Awards include investiture in the Order of Canada (1995), the Order of Ontario (2007), and the Terry Fox Hall of Fame (2003), honorary doctorates from Queen’s University and the University of Western Ontario, and awards from other organizations including e.g. the City of Toronto, the Law Society of Upper Canada, the Ontario Bar Association Public Lawyers Section, the Advocates Society, the Ontario Crown Attorneys Association, the Ontario March of Dimes and Community Living Ontario.
He was very flattered and humbled when the Canadian Lawyer Magazine August 2010 edition listed him among Canada’s 25 most influential lawyers. However, he was left wondering: “If I am so influential, why doesn’t anyone listen to me?”
He is the author of one law book, and the author or co-author of 30 law journal articles or book chapters on topics including constitutional law, criminal law, administrative law, human rights, and the rights of persons with disabilities. His publications have been cited with approval in several decisions of the Supreme Court of Canada, as well as by trial and appeal courts across Canada. He has lectured on topics including these across Canada, and in the U.S., Israel, the Republic of Ireland, Denmark and Belgium.
Jennifer Nadler has a BA with high distinction in English and Political Science from the University of Toronto, a JD with honours from the University of Toronto, an LLM from New York University, where she was a Vanderbilt Scholar, and an SJD from the University of Toronto. Her doctoral dissertation is a study of the private law implications of the conceptions of freedom portrayed in the novels of Henry James. She publishes in the areas of private law, theoretical jurisprudence, and law and literature.
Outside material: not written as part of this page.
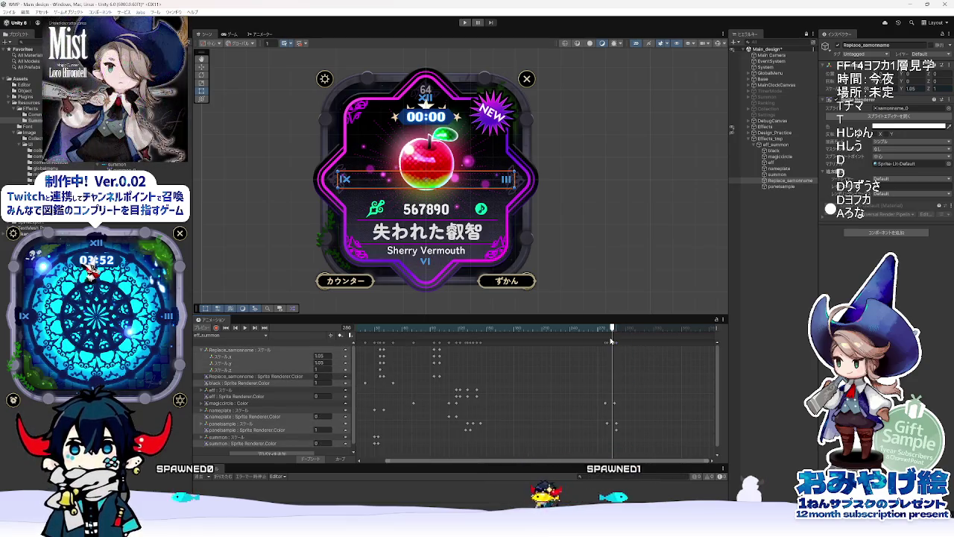
key(ctrl+z)
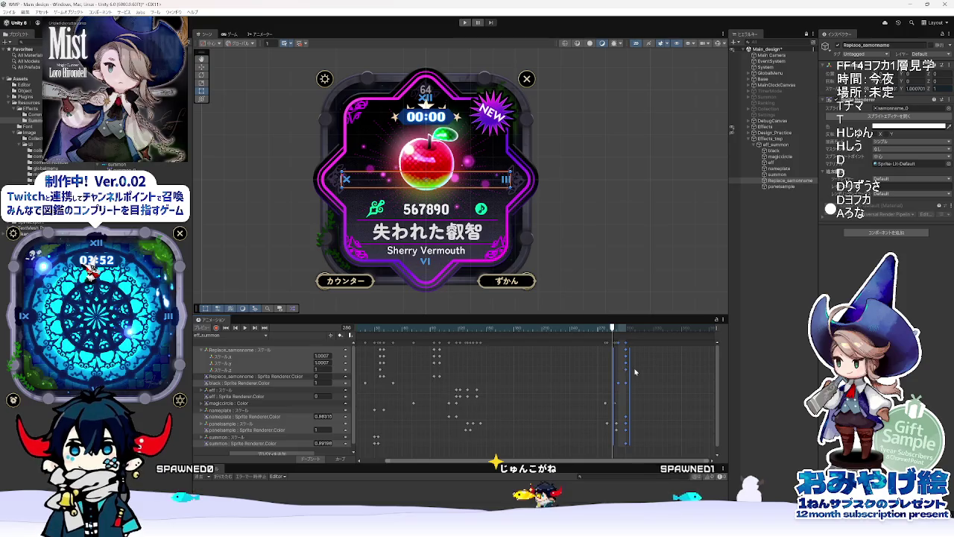
key(ctrl+z)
The Honourable Marshall Rothstein has made rich and varied contributions to the law over the past 50 years, including serving on the Supreme Court of Canada from March 2006 until his retirement in August 2015. Mr. Rothstein officially joined the Law School on January 1, 2016 for a one-year term. As Distinguished Visiting Professor, he is involved with a broad range of academic activities focused on interactions with Osgoode students. He works closely with IP Osgoode – the Law School’s flagship Intellectual Property Law and Technology Program – as well as in areas of Tax and Administrative Law.
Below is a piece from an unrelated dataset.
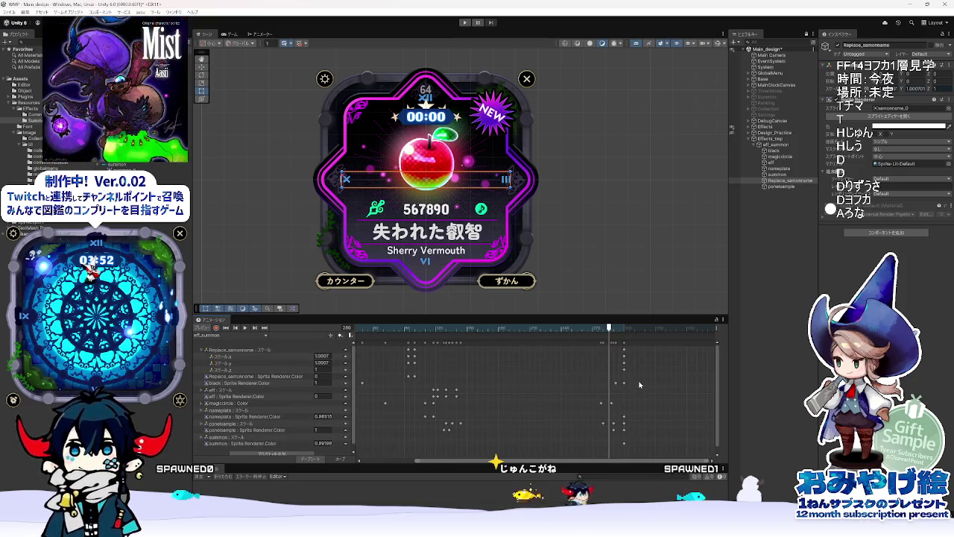
click(281, 377)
In addition to his work as Distinguished Visiting Professor, Rothstein is currently an Associate Counsel at Hunter Litigation Chambers in Vancouver, where his primary focus is as an arbitrator on complex commercial and public law cases.
Martha Simmons, PhD
Martha Simmons is a Visiting Professor at Osgoode Hall Law School who will join the full-time faculty as an Assistant Professor on July 1, 2017. She is also the Director of the Mediation Intensive Clinical Program and the Osgoode Mediation Clinic, and sits on the Executive Committee of the Winkler Institute for Dispute Resolution. Her research focus is in dispute resolution and legal education. She is a certified Collaborative Lawyer and mediator. In addition to the mediation program, Simmons teaches negotiation and mediation in the JD program at Osgoode Hall Law School, and is also a faculty member of the part-time LLM program in ADR at Osgoode Professional Development. She is a member of the Law Society of Upper Canada and serves on the Board of Governors of Havergal College, an all-girls school in Toronto. Simmons is a teaching award recipient from Osgoode Hall Law School.